▸ **Work to be completed**
Please transcribe the listing that follows exactly; images are to be excluded.

▸ **Given data**
*** Begin section ***
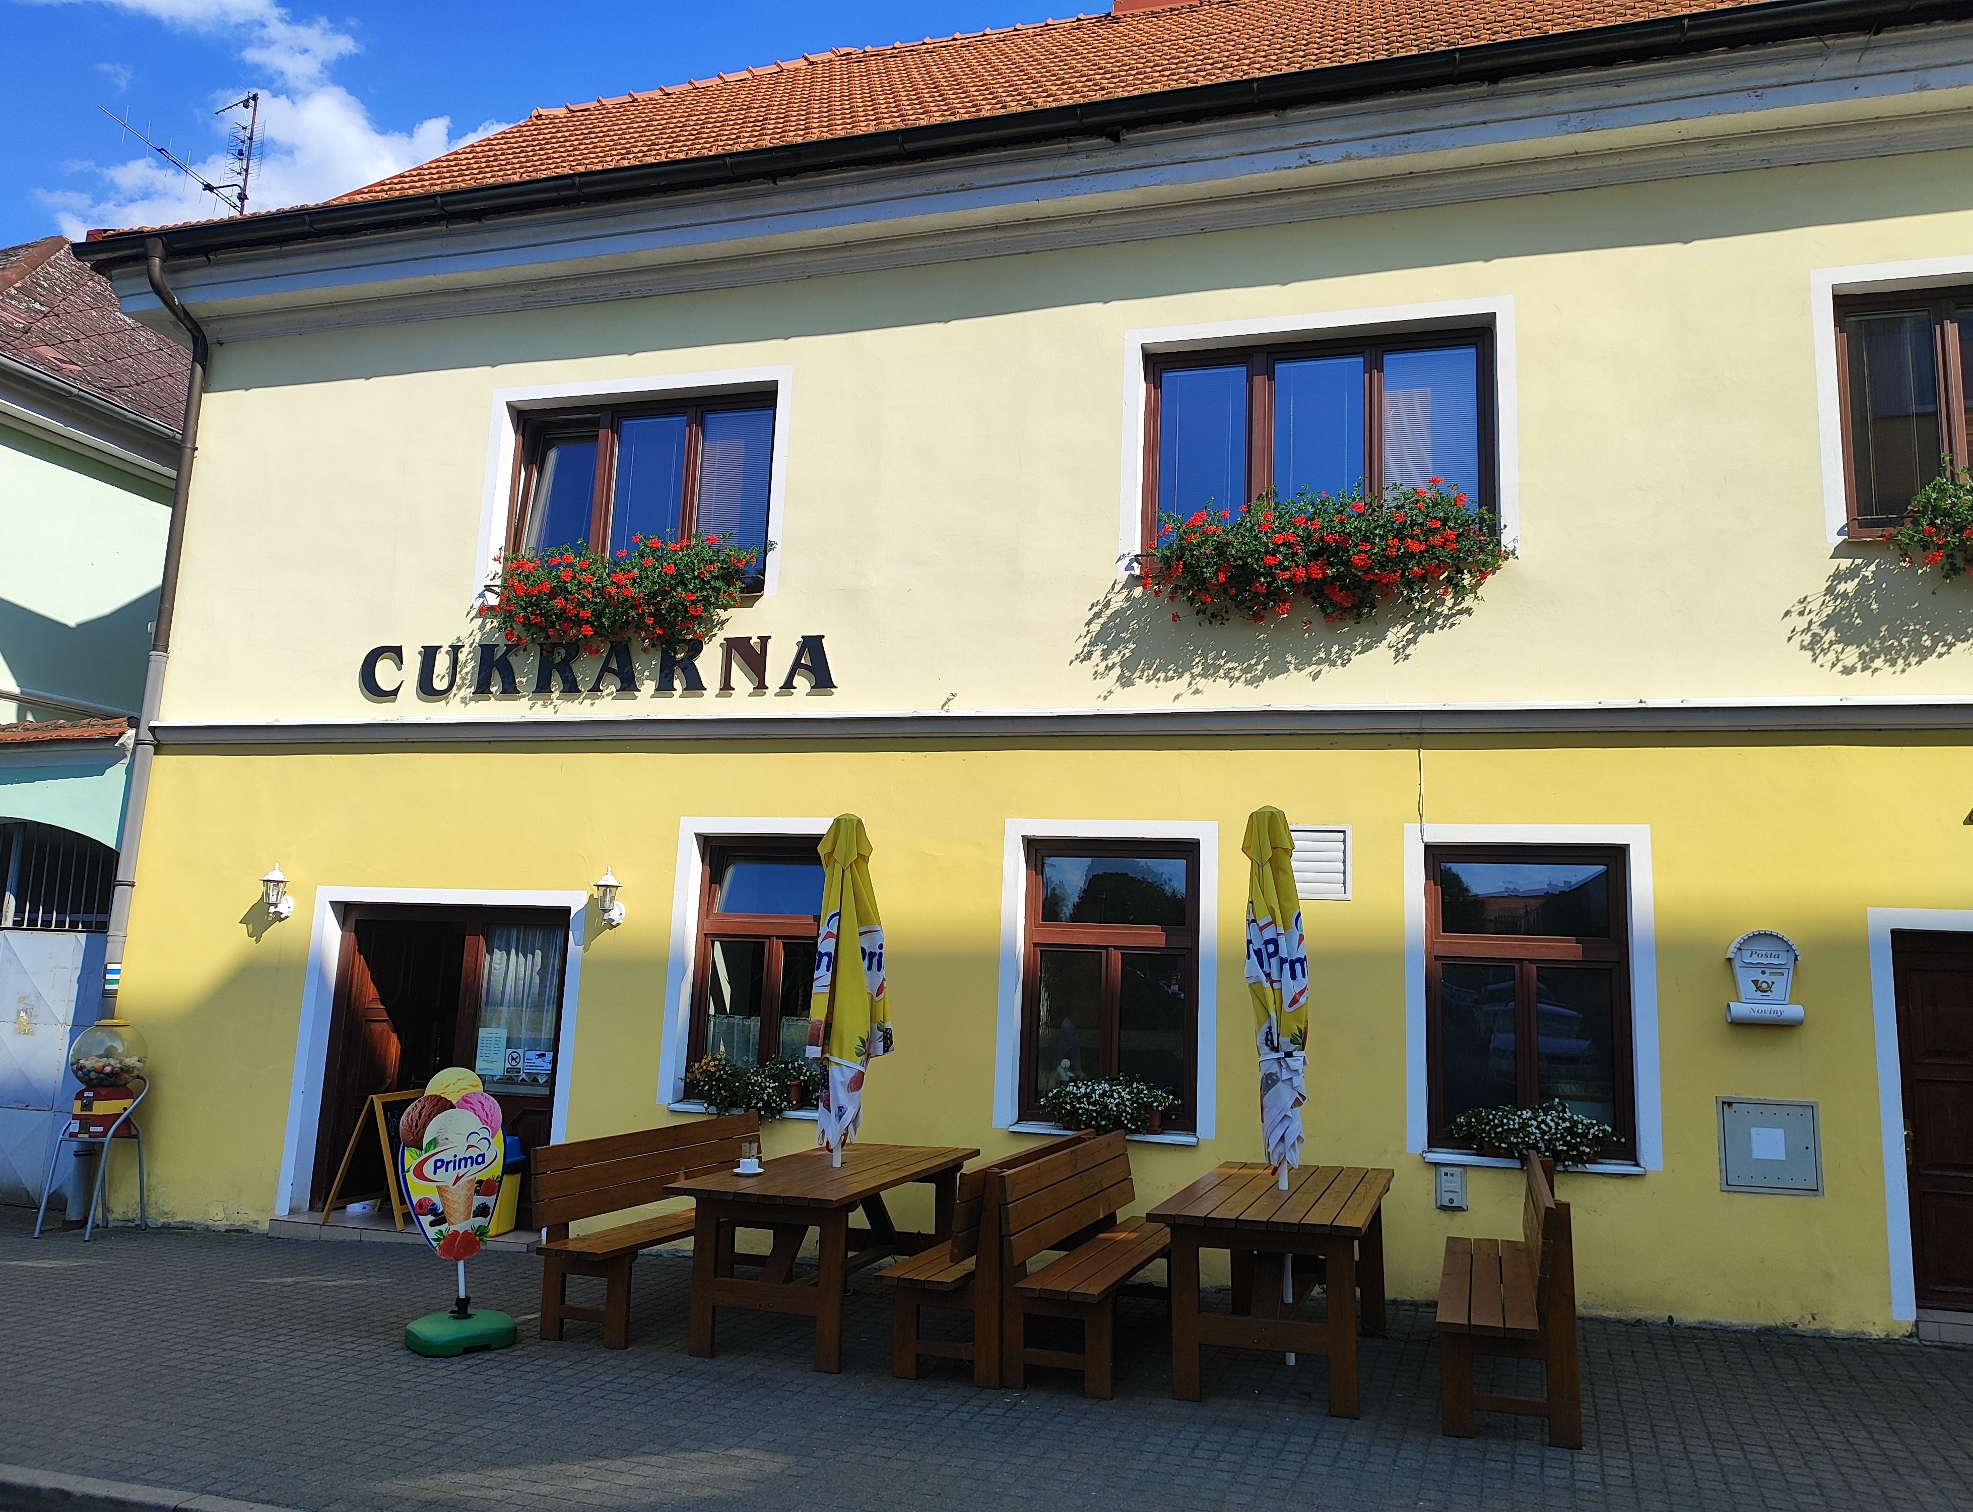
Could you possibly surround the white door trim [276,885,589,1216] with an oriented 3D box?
[{"bbox_3d":[-3.680,2.001,9.350,2.120,2.216,0.149,0,-10,15],"label":"white door trim"}]

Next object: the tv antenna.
[{"bbox_3d":[-10.677,-8.359,18.148,1.056,1.847,2.558,0,-10,15],"label":"tv antenna"}]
*** End section ***
▸ **Written reply**
Could you possibly surround the white door trim [276,885,589,1216] with an oriented 3D box?
[{"bbox_3d":[-3.680,2.001,9.350,2.120,2.216,0.149,0,-10,15],"label":"white door trim"}]

Next object: the tv antenna.
[{"bbox_3d":[-10.677,-8.359,18.148,1.056,1.847,2.558,0,-10,15],"label":"tv antenna"}]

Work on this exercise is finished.